Dataset entries:
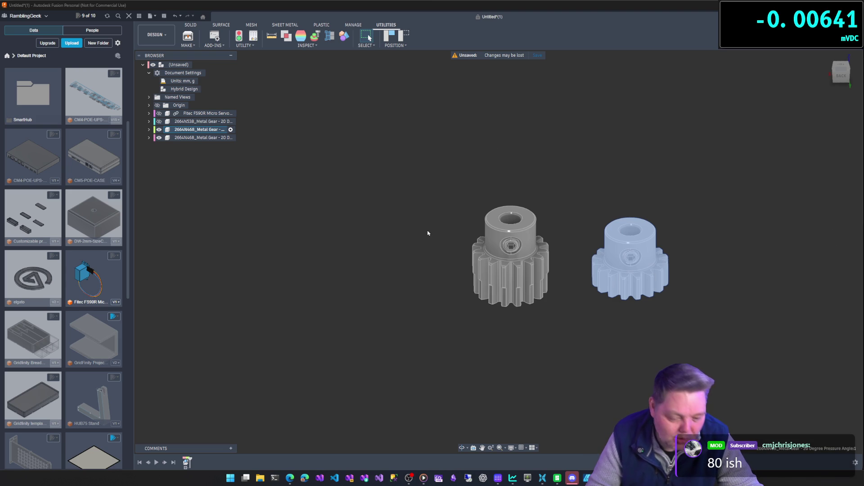
Clear the selection, orbit around the gears, and activate the (Unsaved) top-level design.
click(369, 174)
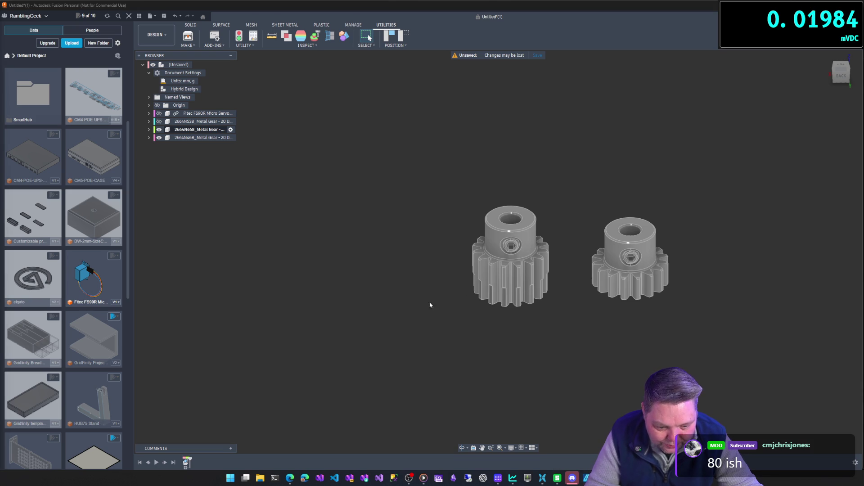
mouse_move(400, 309)
shift+middle_down()
mouse_move(411, 366)
mouse_move(363, 278)
mouse_move(366, 302)
shift+middle_up()
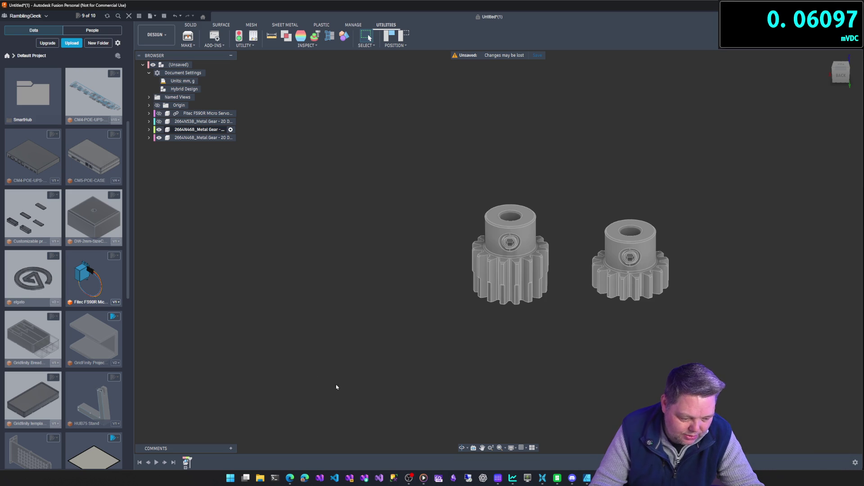
mouse_move(570, 249)
shift+middle_down()
mouse_move(570, 324)
mouse_move(564, 306)
mouse_move(608, 270)
mouse_move(639, 355)
shift+middle_up()
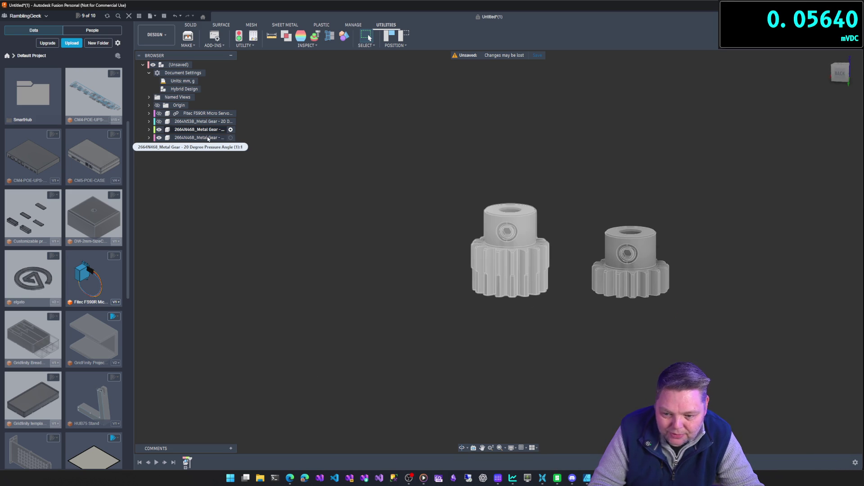
click(231, 138)
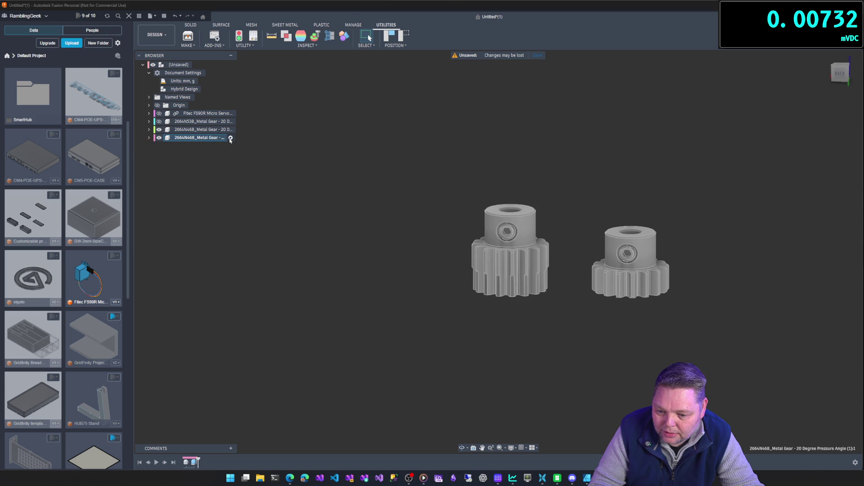
click(188, 66)
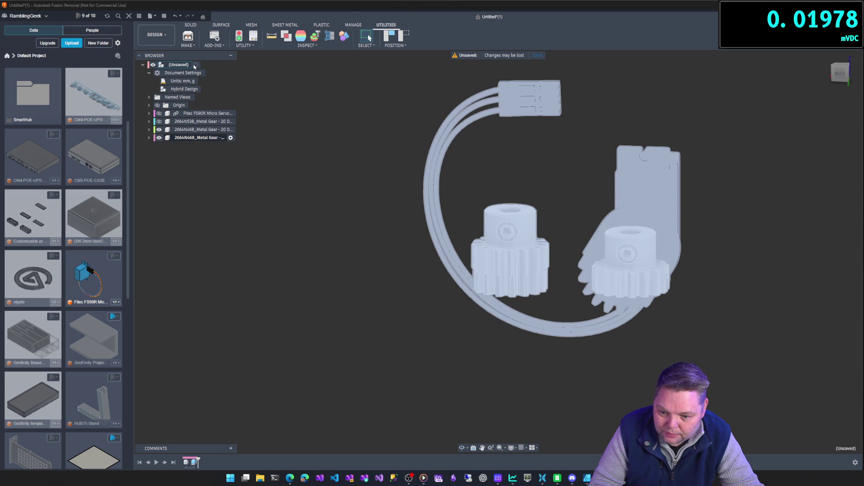
click(197, 66)
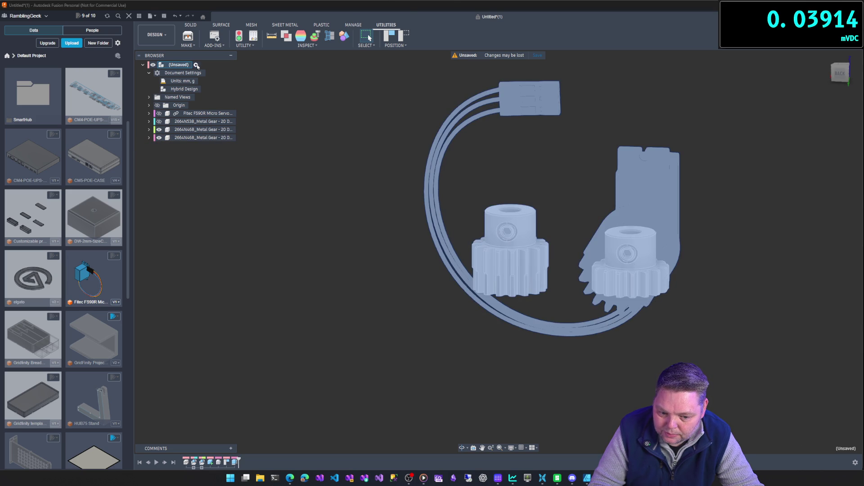
Deselect everything and bring up Bambu Studio showing the 17.77 x 17.77 x 14 mm gear.
click(273, 99)
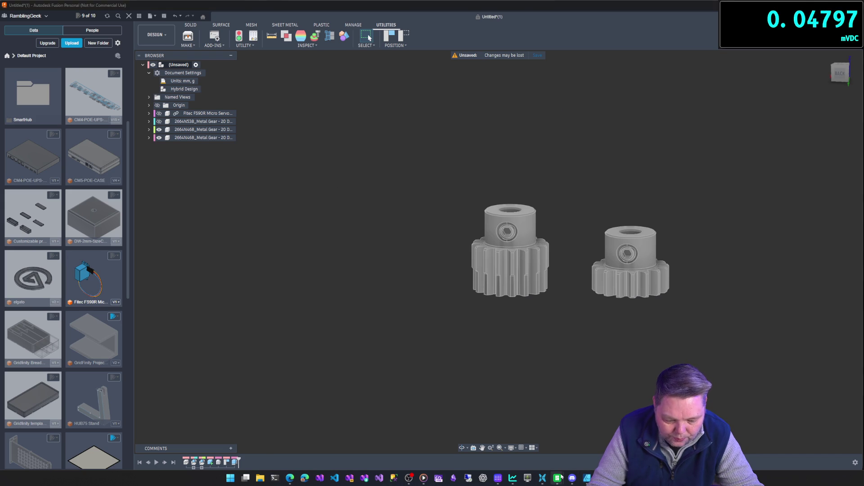
mouse_move(558, 478)
click(602, 447)
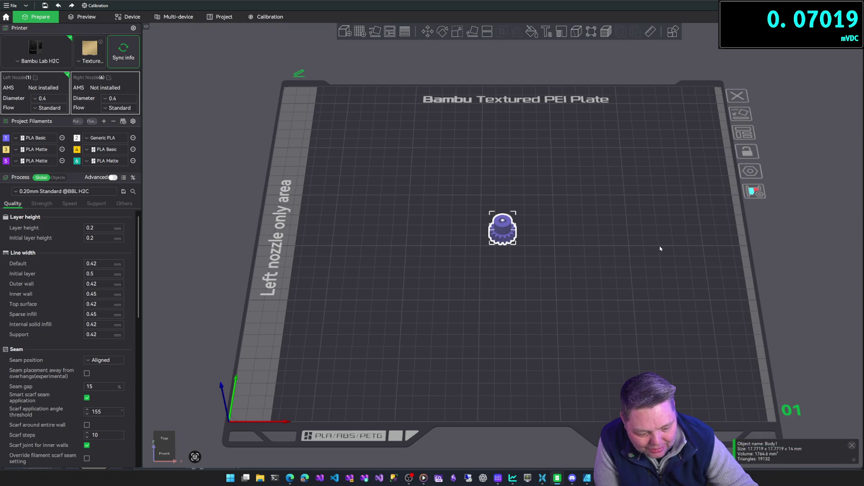
Accept loading the second gear as one multi-part object in Bambu Studio, then return to Fusion.
key(alt+Tab)
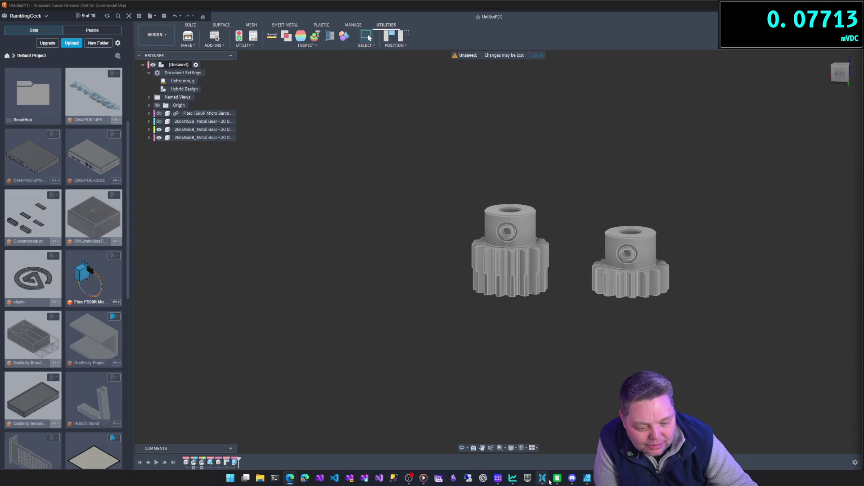
mouse_move(557, 478)
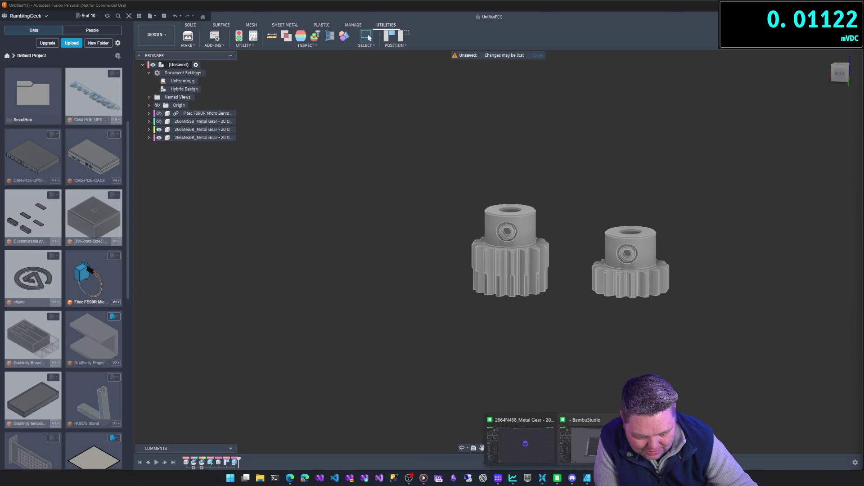
click(571, 452)
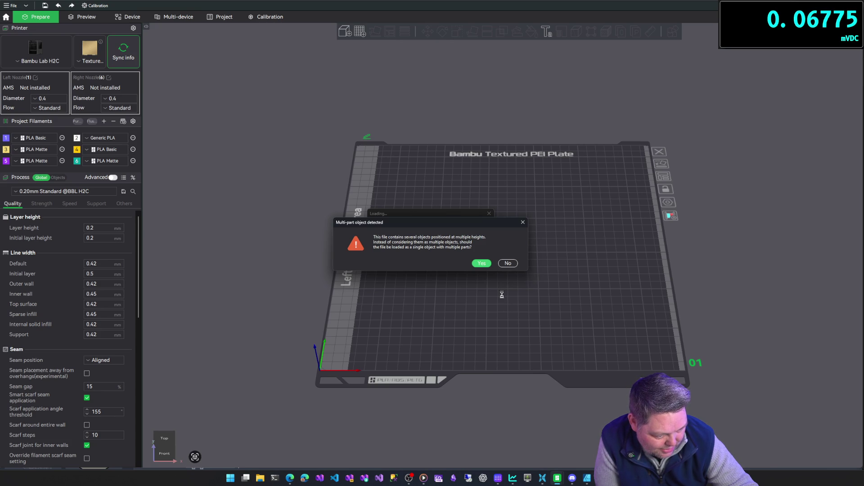
click(484, 263)
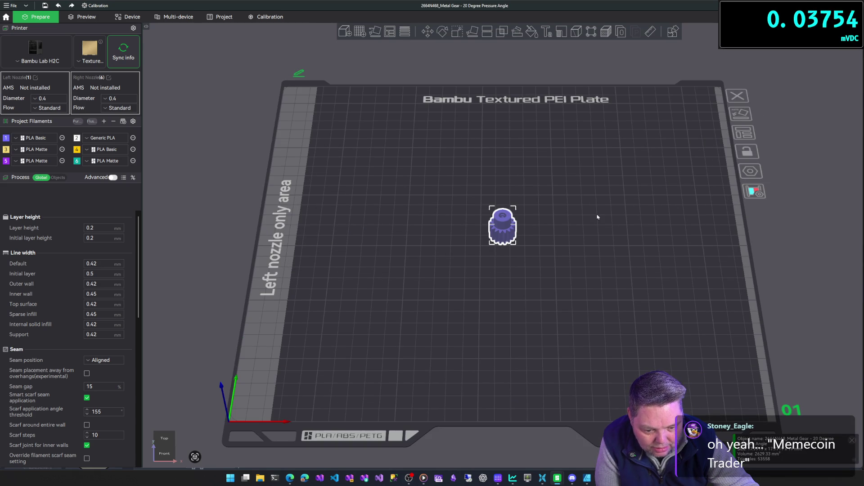
key(alt+Tab)
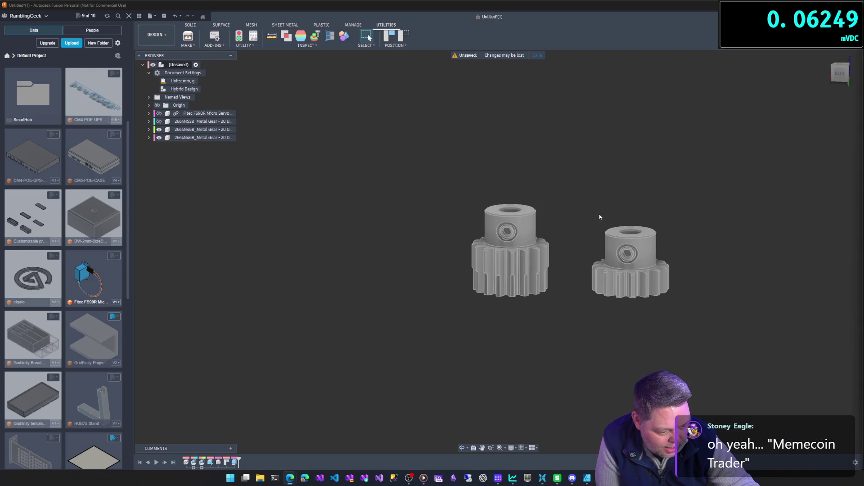
right_click(557, 481)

WORK ITEM: Word for word, set down the lines from the line with "mouse_move(411, 366)" through the last line of the entries, and nothing else; the pictures stay out.

WRITTEN ANSWER:
mouse_move(411, 366)
mouse_move(363, 278)
mouse_move(366, 302)
shift+middle_up()
mouse_move(570, 249)
shift+middle_down()
mouse_move(570, 324)
mouse_move(564, 306)
mouse_move(608, 270)
mouse_move(639, 355)
shift+middle_up()
click(231, 138)
click(188, 66)
click(197, 66)
Deselect everything and bring up Bambu Studio showing the 17.77 x 17.77 x 14 mm gear.
click(273, 99)
mouse_move(558, 478)
click(602, 447)
Accept loading the second gear as one multi-part object in Bambu Studio, then return to Fusion.
key(alt+Tab)
mouse_move(557, 478)
click(571, 452)
click(484, 263)
key(alt+Tab)
right_click(557, 481)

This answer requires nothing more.